### [What the task asks]
Please retype the data below exactly, stopping after the line with "generations, to look" and skipping every picture.
*** Opening Data provided ***
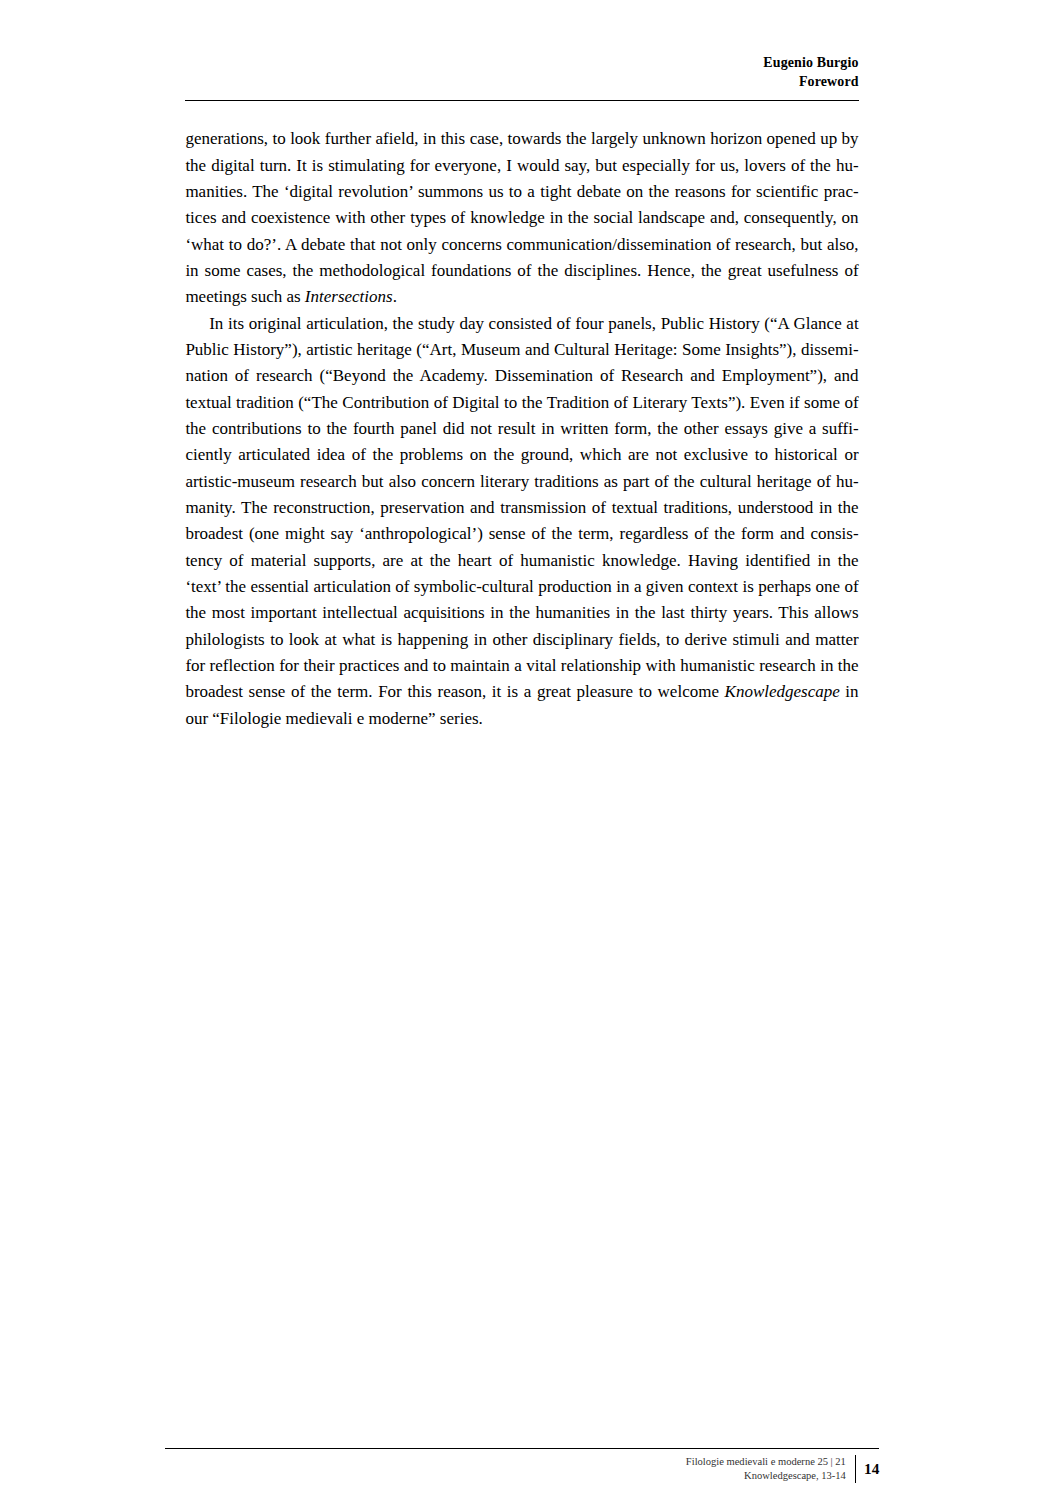Eugenio Burgio Foreword
generations, to look further afield, in this case, towards the largely unknown horizon opened up by the digital turn. It is stimulating for everyone, I would say, but especially for us, lovers of the humanities. The ‘digital revolution’ summons us to a tight debate on the reasons for scientific practices and coexistence with other types of knowledge in the social landscape and, consequently, on ‘what to do?’. A debate that not only concerns communication/dissemination of research, but also, in some cases, the methodological foundations of the disciplines. Hence, the great usefulness of meetings such as Intersections.
In its original articulation, the study day consisted of four panels, Public History (“A Glance at Public History”), artistic heritage (“Art, Museum and Cultural Heritage: Some Insights”), dissemination of research (“Beyond the Academy. Dissemination of Research and Employment”), and textual tradition (“The Contribution of Digital to the Tradition of Literary Texts”). Even if some of the contributions to the fourth panel did not result in written form, the other essays give a sufficiently articulated idea of the problems on the ground, which are not exclusive to historical or artistic-museum research but also concern literary traditions as part of the cultural heritage of humanity. The reconstruction, preservation and transmission of textual traditions, understood in the broadest (one might say ‘anthropological’) sense of the term, regardless of the form and consistency of material supports, are at the heart of humanistic knowledge. Having identified in the ‘text’ the essential articulation of symbolic-cultural production in a given context is perhaps one of the most important intellectual acquisitions in the humanities in the last thirty years. This allows philologists to look at what is happening in other disciplinary fields, to derive stimuli and matter for reflection for their practices and to maintain a vital relationship with humanistic research in the broadest sense of the term. For this reason, it is a great pleasure to welcome Knowledgescape in our “Filologie medievali e moderne” series.
Filologie medievali e moderne 25 | 21
Knowledgescape, 13-14
14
*** Closing Data provided ***
### [Exercise response]
Eugenio Burgio Foreword
generations, to look further afield, in this case, towards the largely unknown horizon opened up by the digital turn. It is stimulating for everyone, I would say, but especially for us, lovers of the humanities. The ‘digital revolution’ summons us to a tight debate on the reasons for scientific practices and coexistence with other types of knowledge in the social landscape and, consequently, on ‘what to do?’. A debate that not only concerns communication/dissemination of research, but also, in some cases, the methodological foundations of the disciplines. Hence, the great usefulness of meetings such as Intersections.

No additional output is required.